Lenora Warren is a scholar of Early American and Early African American Literature with a focus on literatures of abolition, insurrection, and the politics of resistance. Her book Fire on the Water: Sailors, Slaves, And Insurrection in Early American Literature, 1798-1886 was published with Bucknell University Press in 2019. Her work has also appeared in Atlantic Studies, Literary Imagination,XVIII New Perspectives on the Eighteenth Century, Leviathan and Readex Report as well A New Companion to Herman Melville.
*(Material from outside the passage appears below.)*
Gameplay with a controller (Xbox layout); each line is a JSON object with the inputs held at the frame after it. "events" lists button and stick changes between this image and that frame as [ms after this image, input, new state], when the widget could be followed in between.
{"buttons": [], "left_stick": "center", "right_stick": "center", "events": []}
She is currently working on a book on the legacy of Phillis Wheatley in works of Black women writers in the nineteenth and twentieth centuries, the relationship between artmaking, joy, and resistance.

Abstract

In recent years, the challenge of teaching the poetry of Phillis Wheatley (Peters) has been managing my students’ expectations of what constitutes “representative” African American literature and coming to a more comprehensive idea of constitutes both “political” and black art. In managing some initial confusion around Wheatley’s muted response to her enslavement I have landed on presenting Wheatley’s insistence of her work as a poet as “labour” to be the most interesting tact to take with students. For Wheatley it is the imperative of becoming a poet that allows her access to what might be seen as a more vital version of freedom, one that refuses to map onto any specific sense of identity and one that instead draws strength from both stolen moments of creativity and the belief in her work as work.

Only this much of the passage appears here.